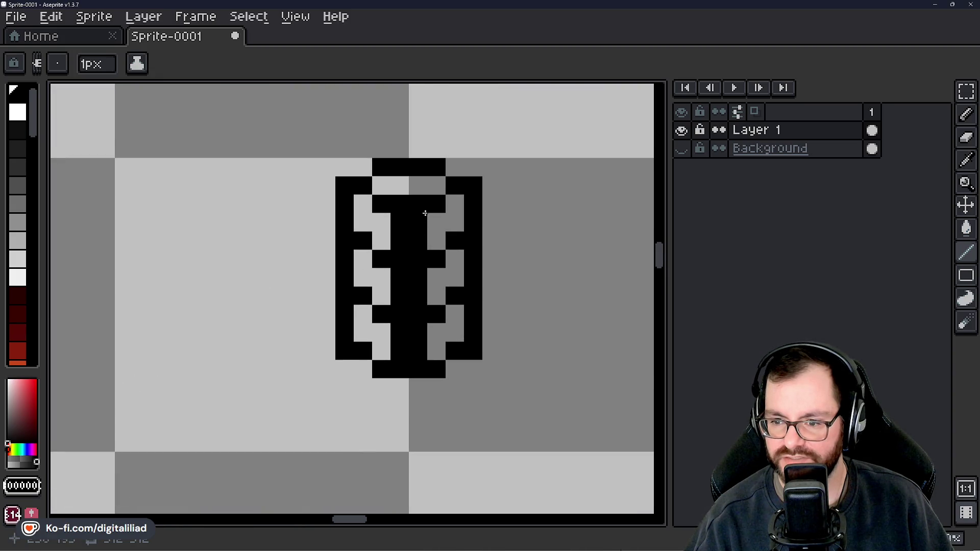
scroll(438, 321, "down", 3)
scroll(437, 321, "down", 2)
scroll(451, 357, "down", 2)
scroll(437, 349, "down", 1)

Problem requirements = Could you give the material above again, exactly and without its pictures?

Answer =
scroll(438, 321, "down", 3)
scroll(437, 321, "down", 2)
scroll(451, 357, "down", 2)
scroll(437, 349, "down", 1)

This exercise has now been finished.